Berger Assaf, Constantini Shlomi, Ram Zvi, Roth Jonathan
Department of Neurosurgery, Tel-Aviv Medical Center, Tel-Aviv, Israel.
Department of Pediatric Neurosurgery, Dana Children's Hospital, Tel-Aviv Medical Center, Tel-Aviv, Israel.
Surg Neurol Int. 2018 Nov 28;9:238. doi: 10.4103/sni.sni_338_18. eCollection 2018.
Ventriculoperitoneal shunting (VPS) is considered a risk factor for developing subdural hematomas (SDH). Treating cases of acute SDH (aSDH) in shunted normal-pressure hydrocephalus (NPH) patients can be challenging, and data in this field are scarce. We report our experience treating shunted NPH patients presenting with aSDH.
Eight patients, aged 73 ± 6 years, with a history of VPS for NPH, hospitalized because of aSDH were included in this study.

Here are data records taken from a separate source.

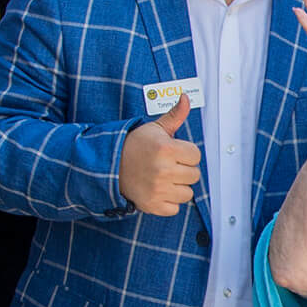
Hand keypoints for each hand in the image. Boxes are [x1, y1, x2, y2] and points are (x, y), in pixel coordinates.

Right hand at [118, 94, 201, 216]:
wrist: (110, 165)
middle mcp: (163, 170)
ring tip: (163, 178)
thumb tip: (186, 97)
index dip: (186, 153)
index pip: (196, 155)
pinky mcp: (152, 205)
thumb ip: (175, 115)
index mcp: (166, 149)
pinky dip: (168, 202)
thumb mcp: (155, 128)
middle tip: (167, 165)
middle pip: (194, 175)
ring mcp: (157, 189)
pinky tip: (158, 190)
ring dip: (178, 187)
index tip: (174, 152)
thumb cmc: (135, 145)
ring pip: (187, 193)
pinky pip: (175, 208)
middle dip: (183, 170)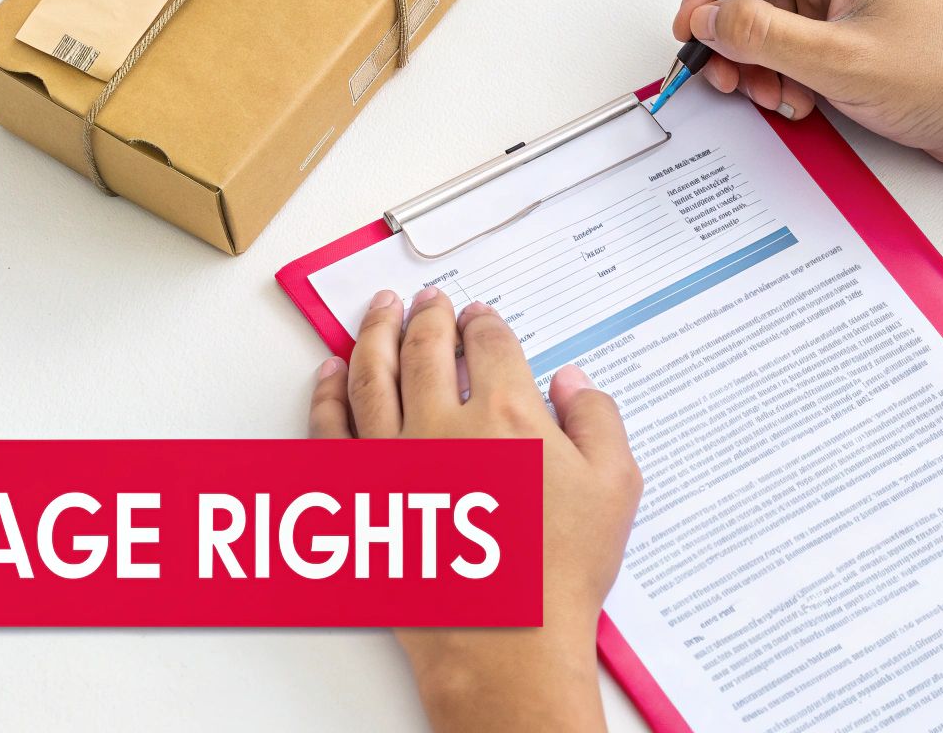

We retrospectively analyzed data regarding patients' clinical and radiological presentation, hospitalization course, the use of antithrombotics, and response to different treatment regimens.
Four patients had pure aSDH, three had acute on chronic SDH, and one had subacute SDH. Patients presented with GCS 13-15 and various neurological signs, mainly confusion and unsteady gate. Two cases improved following resetting of their programmable shunt valve to its maximal pressure setting. Six cases improved after evacuation of the hematomas, five of them were operated a few days after initially resetting of the valve pressure. Three patients were discharged home, whereas five were referred to rehabilitation. Extended Glasgow Outcome Scale scores at discharge and during long-term follow-up were 5 and 7, respectively.
Treatment of patients with VPS for NPH, presenting with aSDH, may differ according to the neurological status, imaging, and clinical course. Treatment options include restricting shunt function, hematoma evacuation, or both.
脑室腹腔分流术(VPS)被认为是发生硬膜下血肿(SDH)的一个危险因素。治疗分流性正常压力脑积水(NPH)患者的急性硬膜下血肿(aSDH)病例具有挑战性,且该领域的数据稀缺。我们报告我们治疗出现aSDH的分流性NPH患者的经验。
本研究纳入了8例年龄为73±6岁、有NPH的VPS病史且因aSDH住院的患者。我们回顾性分析了有关患者临床和影像学表现、住院过程、抗血栓药物使用情况以及对不同治疗方案反应的数据。
4例患者为单纯aSDH,3例为慢性硬膜下血肿急性发作,1例为亚急性硬膜下血肿。患者表现为格拉斯哥昏迷量表(GCS)评分为13 - 15分以及各种神经体征,主要是意识模糊和步态不稳。2例患者在将其可编程分流阀重新设置为最大压力设置后病情改善。6例患者在血肿清除后病情改善,其中5例在最初重置瓣膜压力几天后接受了手术。3例患者出院回家,而5例被转至康复机构。出院时及长期随访时的扩展格拉斯哥预后量表评分分别为5分和7分。
治疗出现aSDH的NPH分流患者,可能根据神经状态、影像学和临床过程而有所不同。治疗选择包括限制分流功能、血肿清除或两者兼用。